Fix a basis $\big\{z_\alpha:\alpha\in I\big\}$ of $Z=\operatorname{im}S$. Since $Z\subseteq \operatorname{im} T$, there exist $y_\alpha \in V$ such that $T(y_\alpha)=z_\alpha$ for each $\alpha\in I$. Note that the elements $y_\alpha$ of $V$ are linearly independent.

Now, for each $\alpha\in I$, consider $X_\alpha\subseteq U$ to be the inverse image of $z_\alpha$ under $S$. Let $N$ be a basis of the kernel of $S$. Observe that $N\cup X$, where $X= \bigcup_{\alpha \in I}X_\alpha$, spans $U$. Therefore, we can pick a set $B\subseteq X$ such that $N\cup B$ is a basis of $U$. Let $B_\alpha$ denote $X_\alpha \cap B$. Define $R:U\to V$ by linearly extending $$R(b)=y_\alpha$$ for all $\alpha \in I$ and $b\in B_\alpha$, and $$R(s)=0$$ for all $s\in N$.

Why does $X$ span $U$? Well, write $Z_\alpha\subseteq Z$ for the span of $z_\alpha$. Then, $Z=\bigoplus_{\alpha \in I}Z_\alpha$. Define $\pi_\alpha:Z\to Z_\alpha$ to be the canonical projection. Then, we claim that each $u\in U$ lies in $\sum_{\alpha\in I}U_\alpha$, where $U_\alpha=S^{-1}(Z_\alpha)$. Because $S(u)\in Z$, $S(u)$ lies in the direct sum of finitely many $Z_\alpha$, say $Z_{\alpha_1}\oplus Z_{\alpha_2}\oplus\ldots \oplus Z_{\alpha_n}$. Then, $$S(u)=S(u_{\alpha_1})+S(u_{\alpha_2})+\ldots+S(u_{\alpha_n})$$ for some $u_{\alpha_j}\in U_{\alpha_j}$. That is, $$S\left(u-\sum_{j=1}^nu_{\alpha_j}\right)=0$$ for every $j=1,2,\ldots,n$. Consequently, $u-\sum_{j=1}^nu_{\alpha_j}\in \ker S$. The claim follows.

Answer 3

Per request by the OP, I shall state and prove the dual problem to the problem stated in Zvi's answer. I also restate the primal problem here. As noted in the comments after Zvi's answer, the two problems are equivalent to stating that, for a given field $K$, all objects the category of $K$-vector spaces are both projective and injective.

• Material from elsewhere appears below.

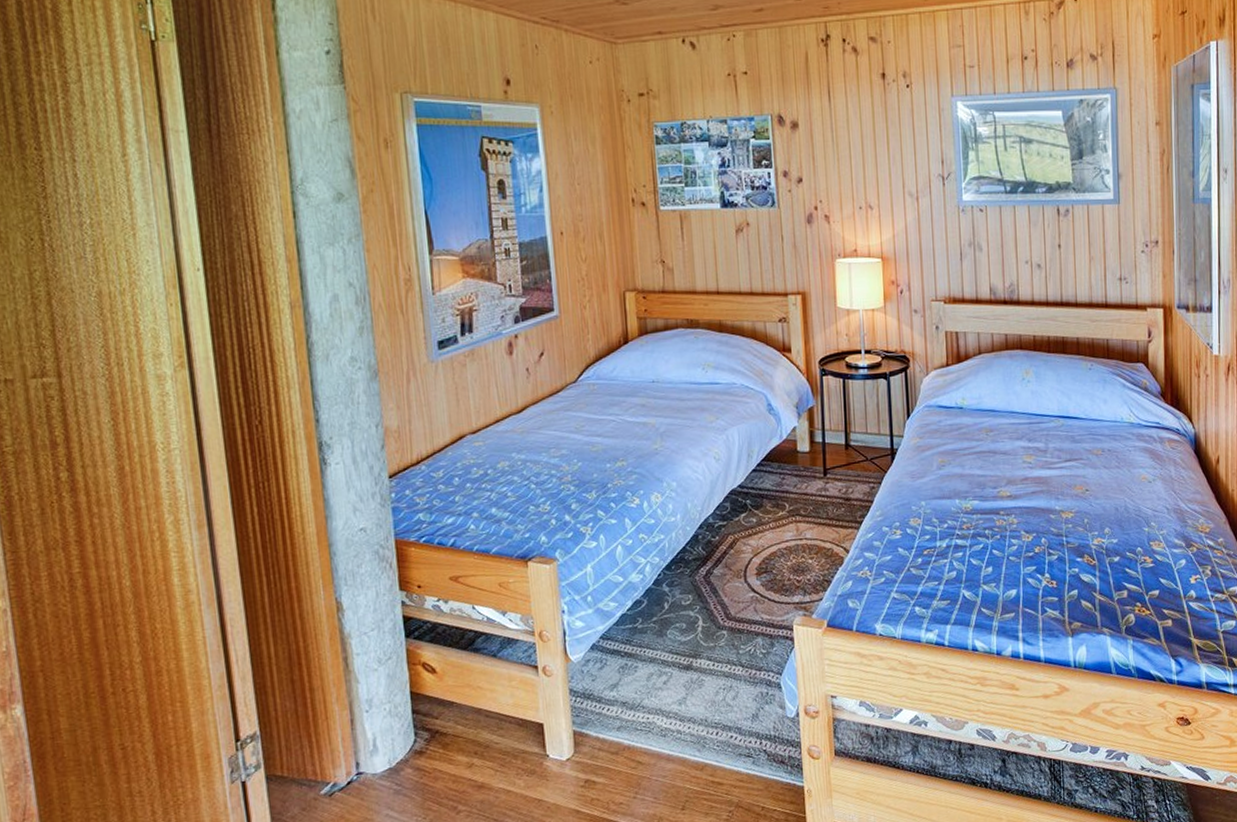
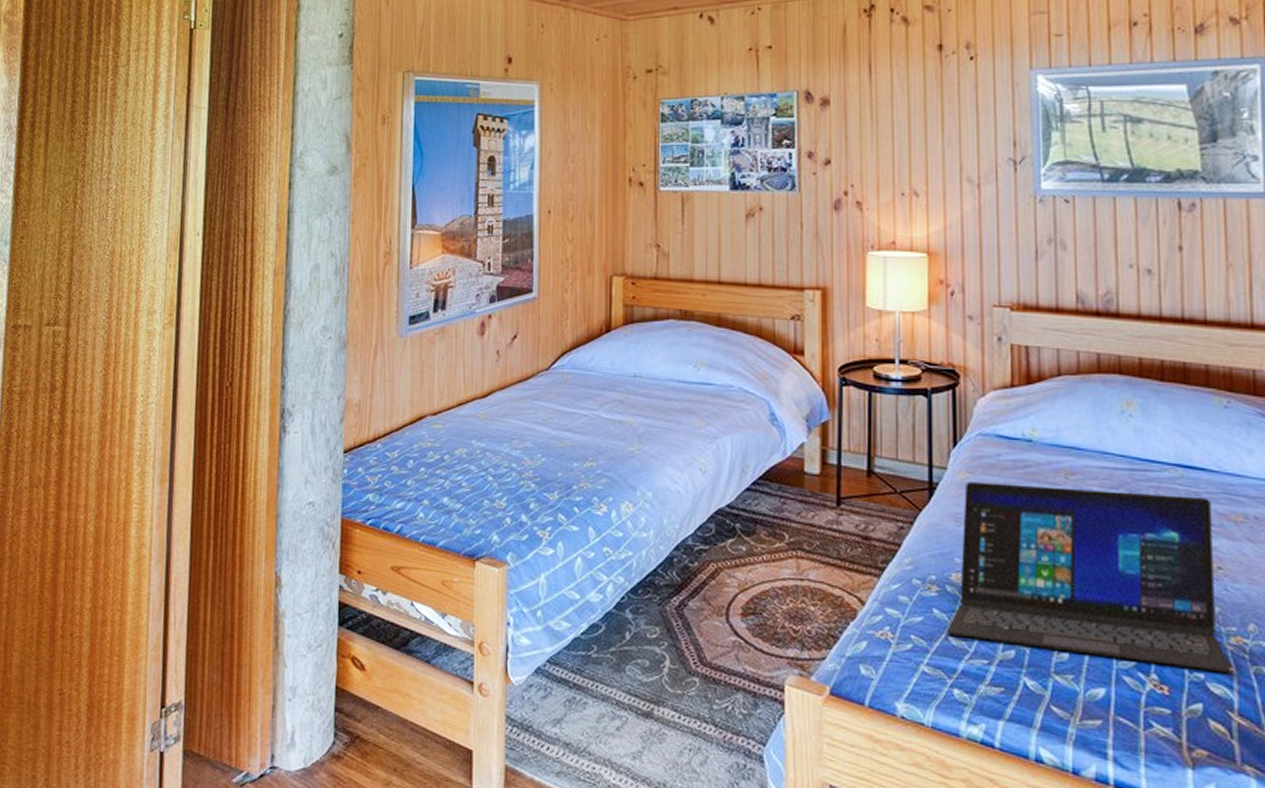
laptop: none [908,439,1095,567] -> present [946,482,1231,673]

Primal Problem. Let $U$, $V$, and $W$ be vector spaces over a field $K$. If $K$-linear maps $S:U\to W$ and $T: V\to W$ satisfy $\operatorname{im}(S)\subseteq \operatorname{im}(T)$, then there exists a $K$-linear map $R:U\to V$ such that $S=T\circ R$.

Dual Problem. Let $U$, $V$, and $W$ be vector spaces over a field $K$. If $K$-linear maps $S:U\to V$ and $T: U\to W$ satisfy $\operatorname{ker}(S)\supseteq \operatorname{ker}(T)$, then there exists a $K$-linear map $R:W\to V$ such that $S=R\circ T$.

In the spirit of Federico's answer, let $K:=\ker(T)$, and we decompose $U$ as $K\oplus X$ for some subspace $X$ of $U$. Then, $T|_X:X\to W$ is an injective linear map. Let $Y:=\text{im}(T)$. Ergo, $W=Y\oplus Z$ for some subspace $Z$ of $W$.

Because $\tilde{T}:=T|_X$ is a bijective map from $X$ to $Y$, $\tilde{T}$ is invertible and write $\tilde{T}^{-1}:Y\to X$ for the inverse map of $\tilde{T}$. Now, define $R:W\to V$ as follows: $$R(y+z):=S\big(\tilde{T}^{-1}(y)\big)\text{ for all }y\in Y\text{ and }z\in Z\,.$$

We shall prove that $S=R\circ T$. Let $k\in K$ and $x\in X$. Then, $$S(k+x)=S(x)\text{ since }K=\ker(T)\subseteq \ker(S)\,.$$ Now, $$(R\circ T)(k+x)=R\big(T(k+x)\big)=R\big(T(x)\big)\text{ as }k\in \ker(T)\,.$$ Since $T(x)=\tilde{T}(x)$, we get $$(R\circ T)(k+x)=R\big(\tilde{T}(x)\big)=S\Big(\tilde{T}^{-1}\big(\tilde{T}(x)\big)\Big)=S(x)\,,$$ by the definition of $R$. Therefore, $S=R\circ T$, as required.

Answer 4

Fix a basis $v_1, \ldots, v_n$ of $V$; now, for each basis element, find some $w_i \in T^{-1} (S(v_i))$. Then there is a unique linear transformation $R : V \to V$ such that $R(v_i) = w_i$ for each $i$. But then, we must have that $T \circ R = S$, since both sides are linear and the equality holds at each $v_i$ in the basis. (This argument is also easy enough to generalize to cover the case that $V$ is not finite dimensional.)